PARIS : Marie Trintignant aurait eu 60 ans le 21 janvier. Dix-huit ans après sa mort sous les coups du chanteur Bertrand Cantat, sa mère Nadine lui rend hommage dans un documentaire poignant sur Arte.
Dès les premières images, le film -diffusé en direct le 26 janvier sur la chaîne et entre le 19 janvier et le 25 avril en ligne - évoque la fin tragique de l'actrice.
«Je ne voudrais pas qu'elle vieillisse (...). Je crois qu'elle ne devrait jamais mourir «, lance son père Jean-Louis, monstre sacré du cinéma, en regardant la caméra.
«Mais je vais mourir et vieillir», affirme Marie, souriante.
«Hélas Marie non, tu n'as pas eu le temps de vieillir», rétorque Nadine en voix off. Elle s'adresse à son enfant comme dans une lettre d'amour: «Comme tant de femmes battues, tu as reçu un premier coup. Quand tu as voulu quitter cet homme, il s'est acharné à te détruire, à gommer ton si beau visage, à t'arracher à la vie».
La réalisatrice âgée de 87 ans n'a jamais plus filmé après la disparition de sa fille. «Je le regrette aujourd'hui», confie-t-elle, «j’adorais faire du cinéma».
«Les cinq derniers films que j’ai fait, je les avais écrits et tournés avec Marie», raconte-t-elle. Après, «j'ai dit, je ne vais faire qu'écrire, je ne vais pas tourner».
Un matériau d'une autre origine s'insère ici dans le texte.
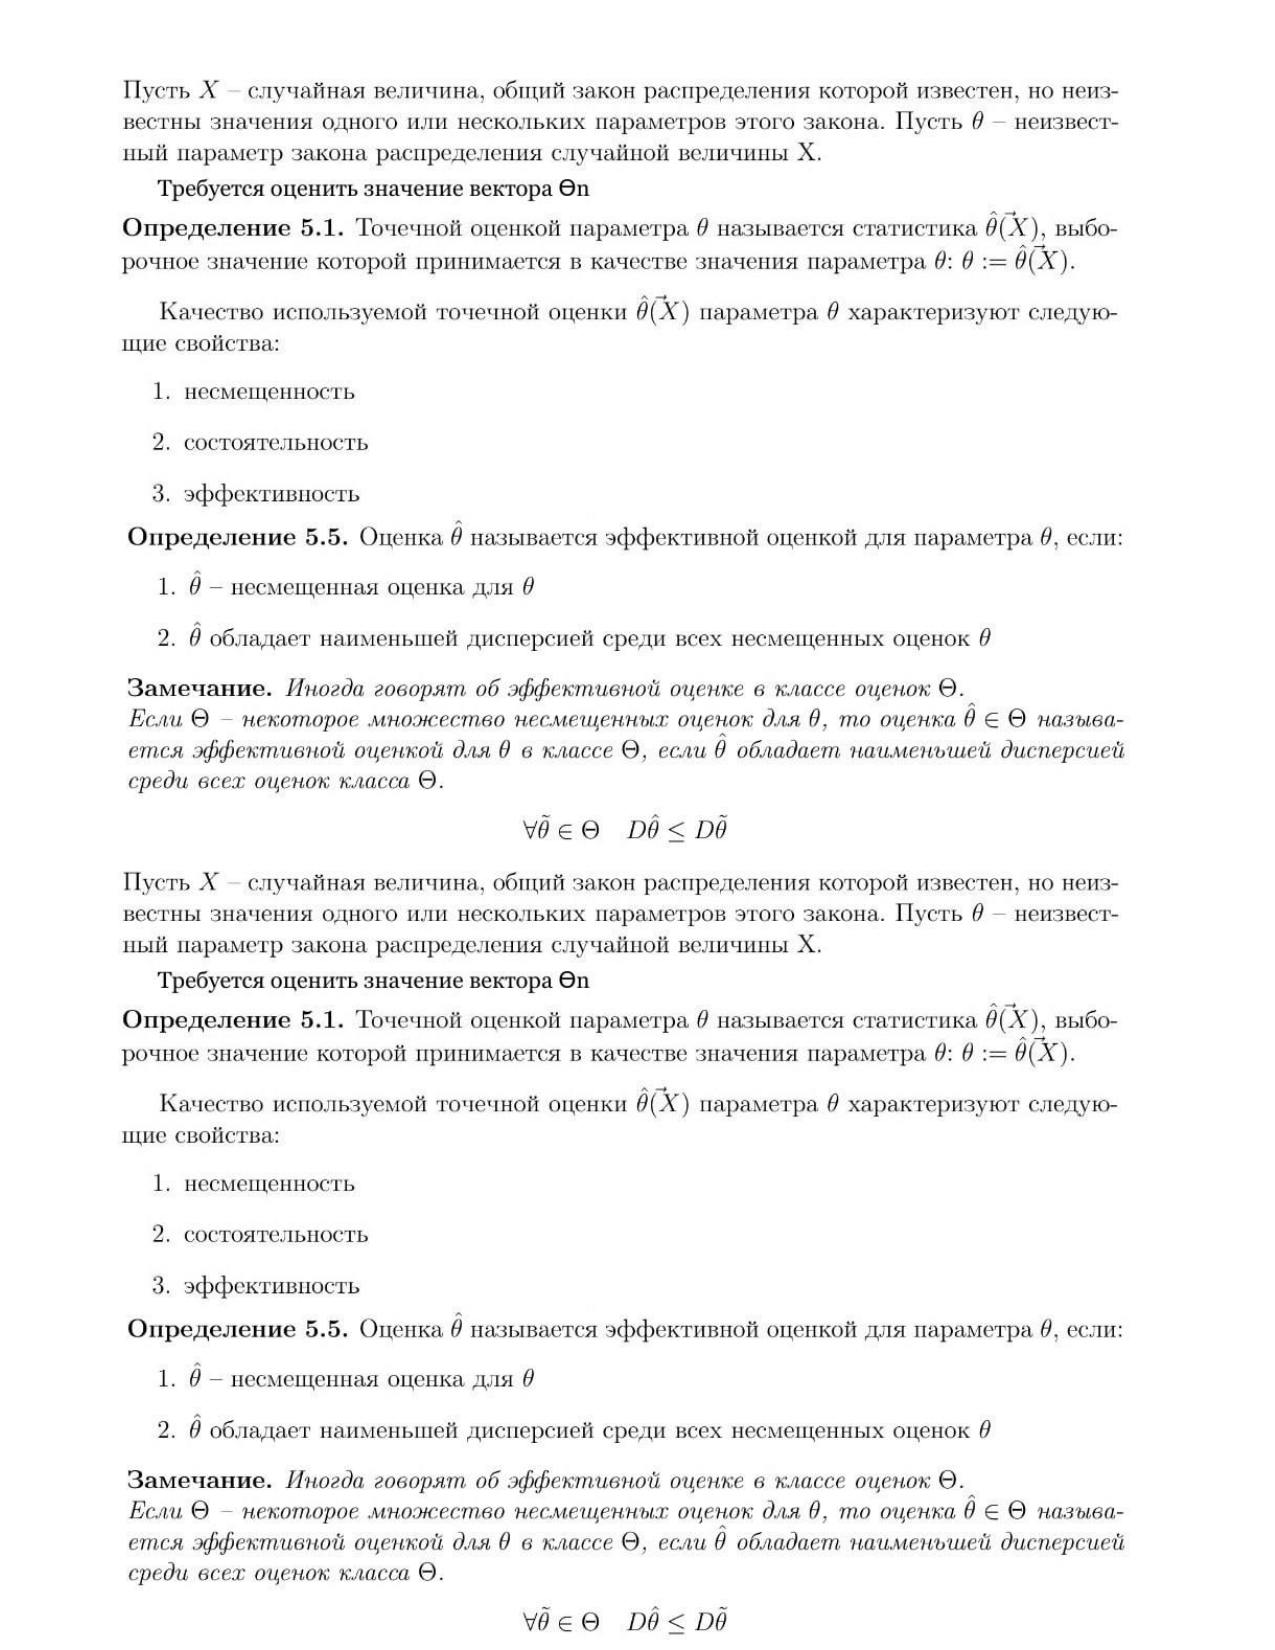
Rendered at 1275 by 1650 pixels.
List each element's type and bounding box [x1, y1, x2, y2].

picture [118, 62, 1138, 1647]
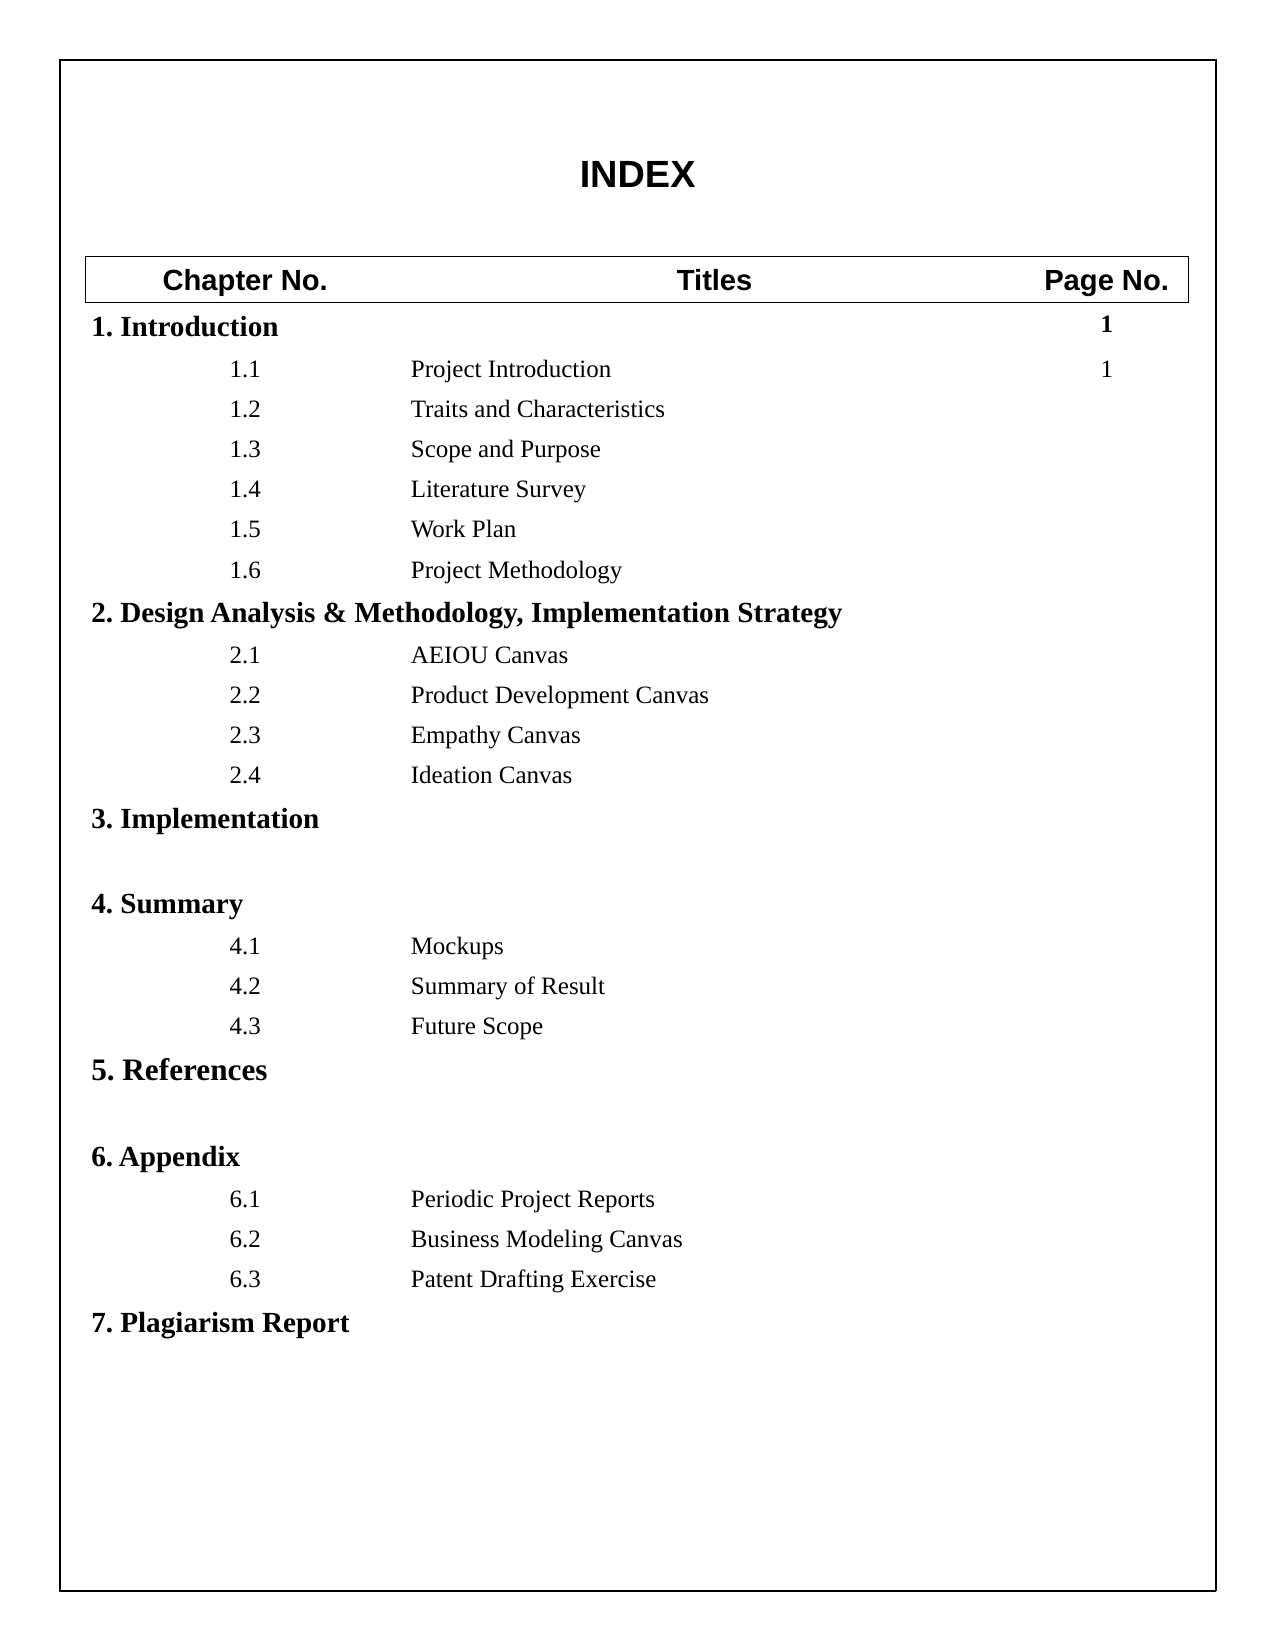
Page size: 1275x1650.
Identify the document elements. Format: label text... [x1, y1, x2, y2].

table_cell 1.3 [85, 428, 405, 468]
table_header Titles [405, 257, 1024, 302]
table_cell Future Scope [405, 1006, 1024, 1046]
table_cell 4.2 [85, 965, 405, 1006]
table_cell [1024, 840, 1189, 880]
table_cell Literature Survey [405, 469, 1024, 509]
table_cell [1024, 549, 1189, 589]
table_cell AEIOU Canvas [405, 634, 1024, 674]
table_cell 7. Plagiarism Report [85, 1299, 1024, 1344]
table_cell [1024, 1046, 1189, 1093]
table_cell [1024, 589, 1189, 634]
table_header Page No. [1024, 257, 1188, 302]
table_cell Work Plan [405, 509, 1024, 549]
table_cell Product Development Canvas [405, 674, 1024, 714]
table_cell Scope and Purpose [405, 428, 1024, 468]
table_cell [1024, 1259, 1189, 1299]
table_cell Ideation Canvas [405, 755, 1024, 795]
table_cell [1024, 880, 1189, 925]
table_cell [1024, 509, 1189, 549]
table_cell [1024, 469, 1189, 509]
table_cell [1024, 428, 1189, 468]
table_cell Summary of Result [405, 965, 1024, 1006]
table_cell 6.3 [85, 1259, 405, 1299]
table_cell 6.2 [85, 1219, 405, 1259]
table_cell 1 [1024, 348, 1189, 388]
table_cell 1.6 [85, 549, 405, 589]
table_cell 2.4 [85, 755, 405, 795]
table_cell [405, 1093, 1024, 1133]
table_cell Project Introduction [405, 348, 1024, 388]
table_cell Mockups [405, 925, 1024, 965]
table_cell [1024, 755, 1189, 795]
table_cell [1024, 1006, 1189, 1046]
table_cell [1024, 715, 1189, 755]
table_cell [1024, 795, 1189, 840]
table_cell 1.1 [85, 348, 405, 388]
table_cell [1024, 965, 1189, 1006]
table_cell 5. References [85, 1046, 1024, 1093]
table_cell 2.3 [85, 715, 405, 755]
table_cell 1.5 [85, 509, 405, 549]
table_cell [85, 1093, 405, 1133]
table_cell [85, 840, 405, 880]
table_cell 2. Design Analysis & Methodology, Implementation Strategy [85, 589, 1024, 634]
table_cell 6. Appendix [85, 1134, 1024, 1178]
table_cell [1024, 1179, 1189, 1219]
table_cell Business Modeling Canvas [405, 1219, 1024, 1259]
table_cell 1 [1024, 303, 1189, 348]
table_cell 1. Introduction [85, 303, 1024, 348]
table_cell Periodic Project Reports [405, 1179, 1024, 1219]
table_cell 4.1 [85, 925, 405, 965]
table_cell [1024, 674, 1189, 714]
table_cell [405, 840, 1024, 880]
subtitle INDEX [89, 152, 1186, 196]
table_cell [1024, 388, 1189, 428]
table_cell 1.4 [85, 469, 405, 509]
table_cell [1024, 1219, 1189, 1259]
table_cell Traits and Characteristics [405, 388, 1024, 428]
table_cell 6.1 [85, 1179, 405, 1219]
table_cell 2.1 [85, 634, 405, 674]
table_header Chapter No. [86, 257, 405, 302]
table_cell [1024, 1299, 1189, 1344]
table_cell 4.3 [85, 1006, 405, 1046]
table_cell Patent Drafting Exercise [405, 1259, 1024, 1299]
table_cell 4. Summary [85, 880, 1024, 925]
table_cell [1024, 925, 1189, 965]
table_cell [1024, 1093, 1189, 1133]
table_cell 2.2 [85, 674, 405, 714]
table_cell [1024, 1134, 1189, 1178]
table_cell Empathy Canvas [405, 715, 1024, 755]
table_cell [1024, 634, 1189, 674]
table_cell 3. Implementation [85, 795, 1024, 840]
table_cell 1.2 [85, 388, 405, 428]
table_cell Project Methodology [405, 549, 1024, 589]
Son documentaire se consacre presque exclusivement à la carrière de sa fille, commencée de façon fracassante à 17 ans dans «Série Noire» d'Alain Corneau, son beau-père, aux côtés de Patrick Dewaere.
Nadine Trintignant explique qu'elle ne voulait pas qu'on garde pour seule image de sa fille celle d'une femme battue, morte à 41 ans à Vilnius (Lituanie) en août 2003.
- «Je ne pardonnerai jamais» -
«C'est un documentaire très joyeux et uniquement sur la profession, parce qu'elle ne voulait pas d’intrusions dans sa vie privée», décrit-elle. Les quatre fils de Marie, nés de quatre pères différents, sont d'ailleurs à peine évoqués.
On y voit en revanche beaucoup de réalisateurs, d'acteurs comme Guillaume Depardieu, lui aussi disparu, avec qui Marie a tourné trois films, dont «Comme elle respire». Il lance qu'«elle n'est pas chiante comme toutes les autres comédiennes et qu'en plus elle sent bon».
Faire ce documentaire «m’a apporté de voir Marie rieuse», raconte Nadine. «Je ne l’avais pas vue depuis très longtemps, même en film».
La réalisatrice aborde aussi la mort de sa fille Pauline à seulement neuf mois quand Marie avait huit ans. «Tu aimais la prendre dans tes bras, tu aimais rire avec elle. Et puis un jour sombre à Rome, impossible de te dire, ta soeur est morte», dit-elle, en voix off.
«Je mettrais longtemps à comprendre que dans un couple, quand on perd un enfant, on n'attend plus grand chose de la vie», écrit Nadine dans un livre consacré à son premier époux, Jean-Louis, intitulé «C'est pour la vie ou pour un moment», paru en novembre 2021.
Mais, elle l'assure: «on peut vivre avec une plaie ouverte.»
Elle ne veut pas entendre parler de Bertrand Cantat, le chanteur de Noir Désir, condamné à huit ans de prison en Lituanie en 2003 pour avoir porté des coups mortels à Marie, et remis en liberté en 2007.
Contacté par l'AFP, Universal (qui possède le catalogue de Noir Désir et avait sorti «Amor Fati», album solo de Cantat en 2017 dont les dernières dates de concerts avaient été annulées) a refusé de commenter.
«Il n'est pas question pour moi de lui pardonner. Le vrai pardon, c'est l’oubli de ce que l’on vous a fait de mal. Je n'oublierai jamais, je ne peux pas, donc je ne pardonnerai jamais», affirme Nadine Trintignant.
«Je n’avais jamais haï personne de ma vie, je ne connaissais pas la haine. Et la haine est quelque chose d’atroce à ressentir, qui vous détruit, qui vous fait mal. Maintenant je la connais».